■ What you should do:
First find the line with "aligner les prévisions" in the entries below, then set down exactly every line through the line with "Vision Tchad Émergent", that line included.

========

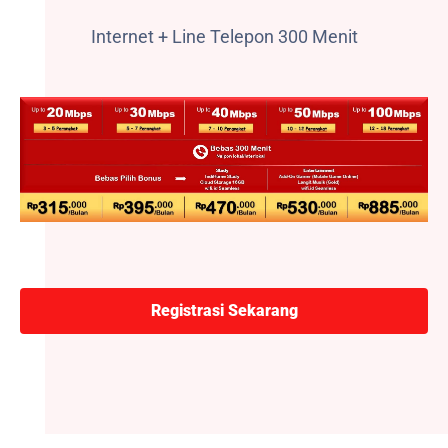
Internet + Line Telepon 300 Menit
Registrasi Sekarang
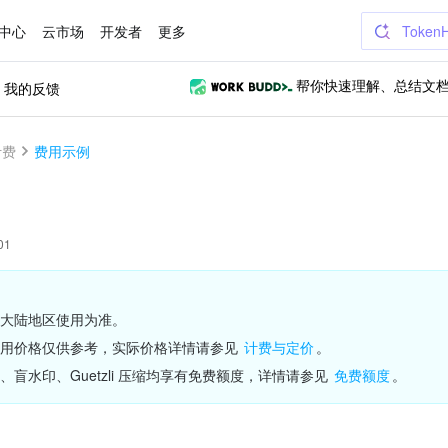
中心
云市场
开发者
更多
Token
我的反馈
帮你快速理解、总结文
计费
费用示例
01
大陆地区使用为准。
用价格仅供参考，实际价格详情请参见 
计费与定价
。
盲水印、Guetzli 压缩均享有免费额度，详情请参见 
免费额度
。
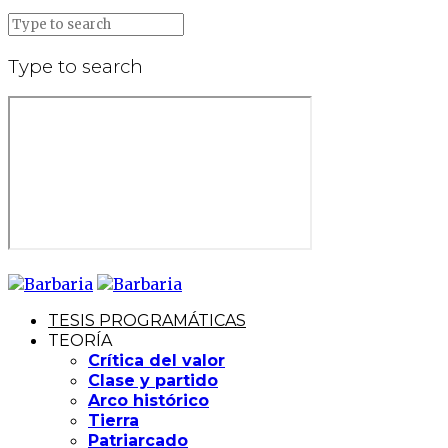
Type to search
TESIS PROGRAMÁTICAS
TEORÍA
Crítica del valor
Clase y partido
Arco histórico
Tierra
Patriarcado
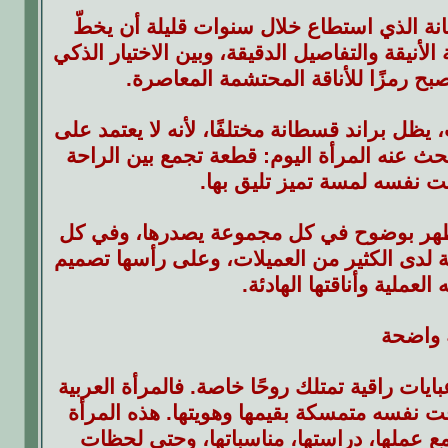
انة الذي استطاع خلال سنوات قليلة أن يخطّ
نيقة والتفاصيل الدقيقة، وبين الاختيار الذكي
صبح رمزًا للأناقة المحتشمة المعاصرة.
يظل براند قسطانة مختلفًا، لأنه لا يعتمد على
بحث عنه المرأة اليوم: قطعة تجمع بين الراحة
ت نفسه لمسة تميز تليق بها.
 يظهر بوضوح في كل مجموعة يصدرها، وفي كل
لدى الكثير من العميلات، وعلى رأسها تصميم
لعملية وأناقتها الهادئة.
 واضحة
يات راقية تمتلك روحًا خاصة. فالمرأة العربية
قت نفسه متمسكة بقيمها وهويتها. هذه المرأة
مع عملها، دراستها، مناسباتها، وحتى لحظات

========

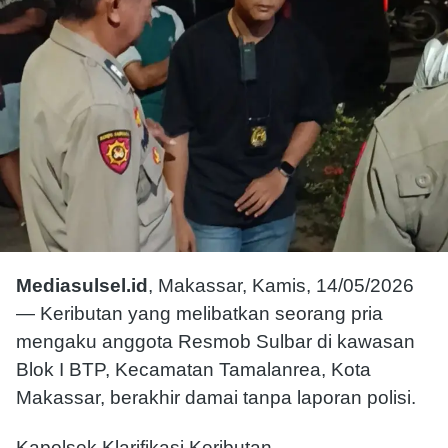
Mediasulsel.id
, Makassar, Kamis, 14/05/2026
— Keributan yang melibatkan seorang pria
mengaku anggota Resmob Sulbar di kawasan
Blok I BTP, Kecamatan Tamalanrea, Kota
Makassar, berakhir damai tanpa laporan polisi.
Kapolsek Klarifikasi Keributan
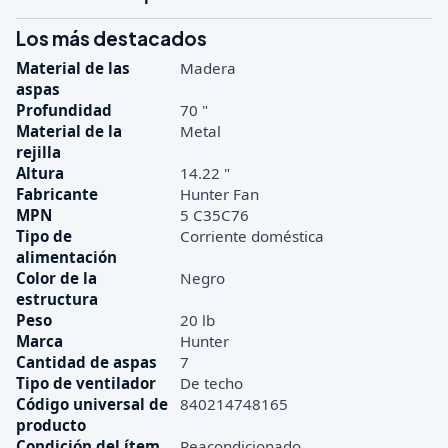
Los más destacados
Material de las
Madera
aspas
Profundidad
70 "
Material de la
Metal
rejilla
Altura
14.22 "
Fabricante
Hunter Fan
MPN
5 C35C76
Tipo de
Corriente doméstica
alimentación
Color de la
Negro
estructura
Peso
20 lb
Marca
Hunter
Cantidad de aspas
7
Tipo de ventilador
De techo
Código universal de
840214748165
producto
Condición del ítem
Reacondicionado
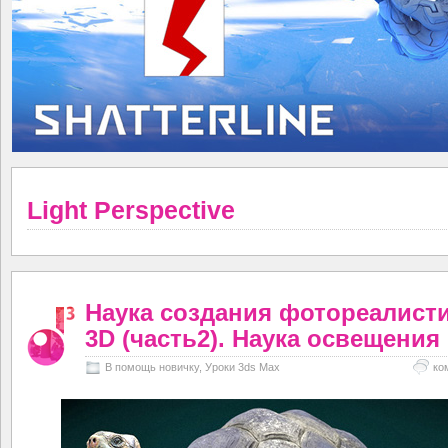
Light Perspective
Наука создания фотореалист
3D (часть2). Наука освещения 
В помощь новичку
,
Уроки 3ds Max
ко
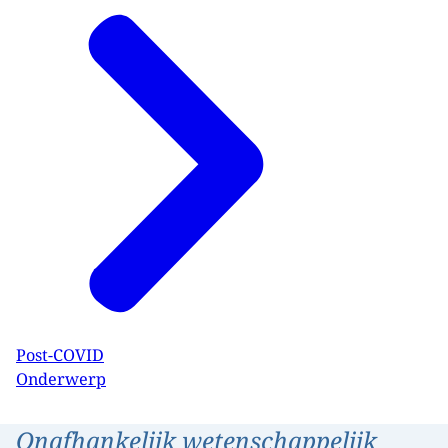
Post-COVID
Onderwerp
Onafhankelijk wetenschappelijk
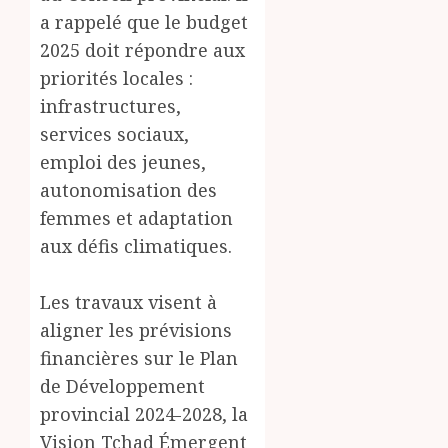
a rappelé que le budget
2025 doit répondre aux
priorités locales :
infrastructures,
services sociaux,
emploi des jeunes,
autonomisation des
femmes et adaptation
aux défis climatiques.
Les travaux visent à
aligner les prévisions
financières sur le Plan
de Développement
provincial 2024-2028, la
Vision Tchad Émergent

========

■ Written response:
aligner les prévisions
financières sur le Plan
de Développement
provincial 2024-2028, la
Vision Tchad Émergent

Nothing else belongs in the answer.